Few local bands have captured something inside of me before, but Austin is the kind of city that plateaus people. It’s easy to carve a niche and play the same set to the same people for years, and it becomes so comfortable that you don’t ever really have a reason to leave your bubble. You don’t tour. You don’t write new shit. And doing a record almost becomes an afterthought because it’s just going through the motions, like everything else. So ultimately, most of the records put out by local bands I actually like are so shabby that they obliterate any chance of creating a legacy.
Over several months of watching Creamers win new faces over with their shows, I decided that this was a band that deserved to be preserved.
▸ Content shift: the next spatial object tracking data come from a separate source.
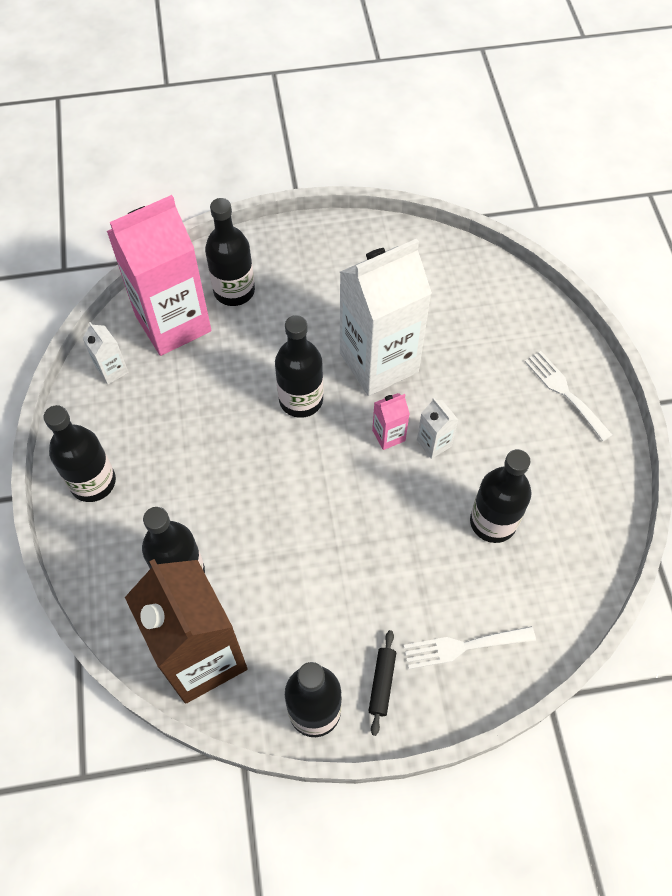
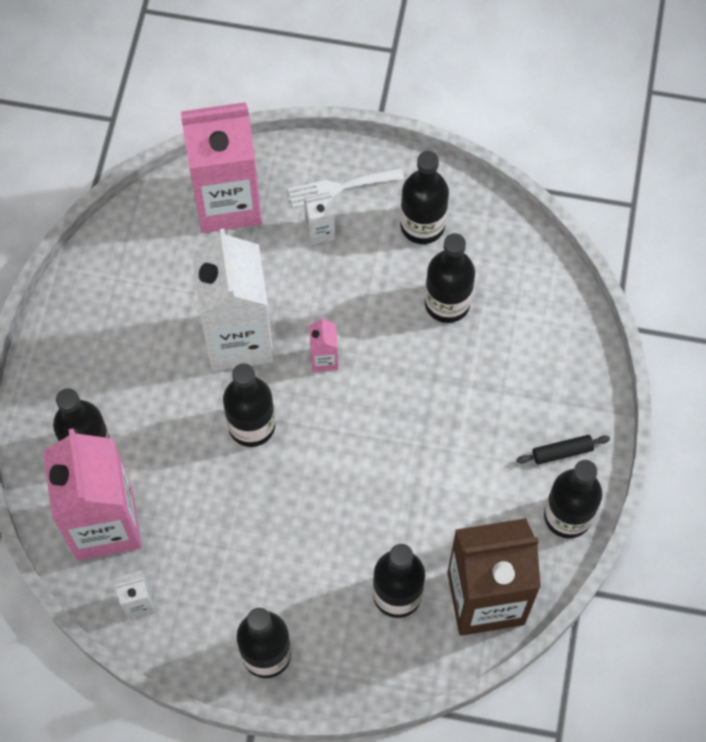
camera: 70 degrees left, 5 degrees up
(382, 683) = (562, 452): black rolling pin -> black rolling pin turned 45 degrees counterclockwise
(434, 443) = (348, 322): white carton -> white carton (320, 231)
(463, 646) = (552, 374): white fork -> none
(503, 311) = (227, 202): none -> pink carton
(563, 473) = (422, 225): none -> black bottle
Good friends and fellow witnesses Orville Neeley (Bad Sports), and Chris Engberg (Play Pinball Records) felt the same way. So, we all pooled our resources and decided to put out something we feel is truly special in every way. The very blood of our label though would be based around the phrase, “quality control.” If it sounded like shit or looked like shit, we’d send it back to the drawing board. We truly want to produce records that we would all want to buy ourselves.
So, Orville recorded the band and produced a recording that truly capture’s the bands energy. Seth Gibbs did a brilliant job of smoothing everything out with his mastering. Kyle, the band’s frontman, did a beautiful job creating the actual face of the record – a detail which I feel is often overlooked by bands. Lucky Lacquers did their thing with a beautiful cut. Stan at A&R, a wonderful Dallas-based vinyl plant, showed dedication and care you will not get at any other plant while seeing our job through. Michael Dickinson of Chicken Ranch and Ben Tipton of Burger City helped out with kick starting this thing. Certainly not least of all, we owe a lot to Gerard Cosloy of Matador and Matt Clarke of Tic Tac Totally, who provided invaluable guidance to help ensure that our first release wouldn’t fizzle out in our faces. Ultimately, it’s been a great community effort that’s sort of rejuvenated my interest in music, which had been on the wane for a while. We’re all super proud of it.
The Creamers’ “Modern Day” 7” should be hitting distros and stores this May, and we have a slew of other releases in the pipeline, including releases from Useless Eaters, OBN IIIs, and The Terrible Twos.